■ DATASET RECORDS
BEGIN

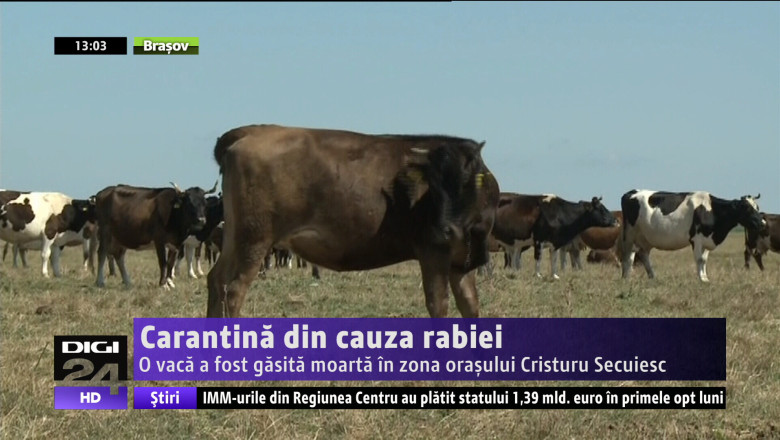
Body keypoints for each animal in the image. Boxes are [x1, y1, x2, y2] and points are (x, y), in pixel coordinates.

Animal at [207, 124, 499, 318]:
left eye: (465, 182)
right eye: (434, 188)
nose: (446, 230)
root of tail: (255, 131)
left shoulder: (462, 260)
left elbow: (470, 305)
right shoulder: (432, 251)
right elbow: (438, 304)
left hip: (234, 237)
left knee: (216, 280)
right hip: (254, 239)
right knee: (234, 290)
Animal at [620, 190, 764, 282]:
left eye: (757, 207)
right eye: (747, 208)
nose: (763, 223)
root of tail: (631, 192)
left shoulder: (707, 239)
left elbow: (704, 260)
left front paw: (705, 277)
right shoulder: (697, 238)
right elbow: (699, 259)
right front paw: (701, 279)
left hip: (645, 238)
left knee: (642, 254)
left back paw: (652, 276)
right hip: (629, 234)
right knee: (628, 255)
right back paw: (626, 277)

END

■ WHAT IS REQUIRED
If a line in the data above includes the string "shoulder", copy it.

■ TASK SOLUTION
left shoulder: (462, 260)
right shoulder: (432, 251)
left shoulder: (707, 239)
right shoulder: (697, 238)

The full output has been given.